只是楚嬪仍不死心,也不在乎葉荃的態度,耐心地回答道:「今晨大約九時一刻。我和婷婷都對綠雪免疫,你可以抽我的血,製作解毒血清或解毒劑。」
只見葉荃仍是懶洋洋地搖頭道:「綠雪不是毒,所以沒有解毒劑。」
楚嬪聞言大驚,兀自不信地反問道:「如果不是毒,怎么會要人性命?」
葉荃還是垂頭喪氣地說道:「不知道。」
楚嬪急了,一把揪著葉荃的衣服,把她從座椅上拽起來吼道:「你是醫官,怎么會不知道?」葉荃被楚嬪拽著,全身就像棉花糖一樣地,軟綿綿地好似一點生命力都沒有。被楚嬪拽著,也只是有氣無力地搖頭,眼淚一滴滴掉下來。
梁毅見狀,忙走上前去把楚嬪的手扳開,緩頰說道:「別急,慢慢說。」接著對楚嬪使了個眼色小聲說道:「別這樣,孩子在場。」楚嬪聞言,才松開了手,葉荃又像洩了氣的皮球一樣坐回椅子上。楚嬪撇眼看了身后的婷婷一眼,只見女兒睜著大眼睛望著大人們,一臉困惑驚懼的表情。楚嬪無奈,只有忍住心中的焦慮,伸手摸了摸婷婷的頭發,柔聲地說道:「婷婷乖,媽媽和葉阿姨說話,沒事。」
只見葉荃抹了抹眼淚,終于開口解釋道:「全世界的科學家這些日子來都發瘋地研究綠雪,對綠雪的化學成分,做了千百次的解析,解來解去還是h2o,而且純得沒有一點雜質,連為什么是綠色的都弄不明白。」h2o就是純水的化學公式,意思是說綠雪就是純水組成的,里面沒有任何其他的物質,自然也找不出毒素。
楚嬪梁毅聽了,都覺得難以置信,只聽葉荃繼續說道:「從北京時間七月二十四日凌晨一時四十二分開始,全球同時落下綠雪,直至二十四小時后,又同時停止。從南北極到赤道,從高山到海洋,全地球每一個角落都下雪,沒有一處例外。。。」兩人都聽得透不過氣來。
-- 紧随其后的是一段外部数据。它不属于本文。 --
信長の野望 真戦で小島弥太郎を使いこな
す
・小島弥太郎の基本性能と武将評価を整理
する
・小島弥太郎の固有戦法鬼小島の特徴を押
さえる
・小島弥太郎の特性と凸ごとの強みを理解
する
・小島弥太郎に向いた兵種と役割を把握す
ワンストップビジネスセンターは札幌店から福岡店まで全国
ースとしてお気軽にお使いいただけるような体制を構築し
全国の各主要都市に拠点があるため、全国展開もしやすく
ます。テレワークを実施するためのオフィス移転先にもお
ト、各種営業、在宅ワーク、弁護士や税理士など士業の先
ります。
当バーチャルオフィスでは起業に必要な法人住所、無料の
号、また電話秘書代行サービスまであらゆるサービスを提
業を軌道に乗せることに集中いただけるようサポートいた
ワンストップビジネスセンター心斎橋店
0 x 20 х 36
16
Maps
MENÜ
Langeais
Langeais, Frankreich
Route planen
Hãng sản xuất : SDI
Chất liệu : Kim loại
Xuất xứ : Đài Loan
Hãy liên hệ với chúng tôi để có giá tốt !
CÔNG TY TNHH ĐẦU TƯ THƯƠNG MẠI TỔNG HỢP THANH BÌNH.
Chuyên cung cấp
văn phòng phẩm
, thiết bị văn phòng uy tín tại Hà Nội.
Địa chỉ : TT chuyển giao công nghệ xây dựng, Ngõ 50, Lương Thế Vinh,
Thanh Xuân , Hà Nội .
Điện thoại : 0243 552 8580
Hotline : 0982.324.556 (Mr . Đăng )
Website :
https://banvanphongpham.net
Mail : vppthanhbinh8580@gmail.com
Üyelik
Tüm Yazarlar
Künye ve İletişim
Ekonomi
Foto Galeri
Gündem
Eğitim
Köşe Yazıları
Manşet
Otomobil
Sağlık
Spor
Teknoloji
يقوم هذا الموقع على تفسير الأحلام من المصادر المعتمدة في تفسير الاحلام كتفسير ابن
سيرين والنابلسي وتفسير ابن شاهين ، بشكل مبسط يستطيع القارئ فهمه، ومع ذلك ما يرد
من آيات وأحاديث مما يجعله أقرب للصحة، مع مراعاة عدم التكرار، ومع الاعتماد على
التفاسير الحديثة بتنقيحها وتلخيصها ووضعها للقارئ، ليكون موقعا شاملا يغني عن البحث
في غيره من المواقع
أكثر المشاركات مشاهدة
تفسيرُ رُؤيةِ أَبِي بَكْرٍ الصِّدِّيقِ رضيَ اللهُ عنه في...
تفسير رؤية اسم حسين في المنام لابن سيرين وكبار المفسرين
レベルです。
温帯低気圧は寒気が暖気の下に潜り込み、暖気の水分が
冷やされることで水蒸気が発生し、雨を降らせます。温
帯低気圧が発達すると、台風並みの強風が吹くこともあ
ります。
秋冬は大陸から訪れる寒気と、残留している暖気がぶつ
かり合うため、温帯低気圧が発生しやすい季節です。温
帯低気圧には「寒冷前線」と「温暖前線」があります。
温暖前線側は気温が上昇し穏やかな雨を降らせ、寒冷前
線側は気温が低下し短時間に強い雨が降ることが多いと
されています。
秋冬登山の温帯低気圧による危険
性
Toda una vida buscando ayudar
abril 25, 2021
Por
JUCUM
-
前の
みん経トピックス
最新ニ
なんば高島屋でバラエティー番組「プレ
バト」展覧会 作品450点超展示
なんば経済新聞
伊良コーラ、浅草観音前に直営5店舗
「不但如此,綠雪無關溫度,而且落地不化。現在室外氣溫二十來度,早就超過冰點,綠雪卻一點不化。。。」葉荃邊說邊指著實驗桌上那支裝著綠色液體,正被本生燈燃燒著的燒杯繼續說道:「我將綠雪一直燒到攝氏七十度,它才化成液態,但只要關上火源,它又很快變成結晶體。外面有人在實驗室內將它燒過一百度,它也不化為蒸氣,不過好在如此,否則散到空氣中更加致命。。。」
「更邪門的是,綠雪降落在長江表面,浮在水面上。江水在底下流,它卻不隨波東下,一個多禮拜了,還停在原地。不僅長江表面如此,多倫多來的報告,連尼加拉大瀑布頂端的積雪都賴在上頭,不會隨水流下落。岸邊有人用長木棍去推去敲,弄了半天才敲落一小塊推下瀑布,不推的話,再強的水流都沒有作用。。。」楚嬪梁毅面面相覷,這已經不再是科學,簡直是玄幻小說了。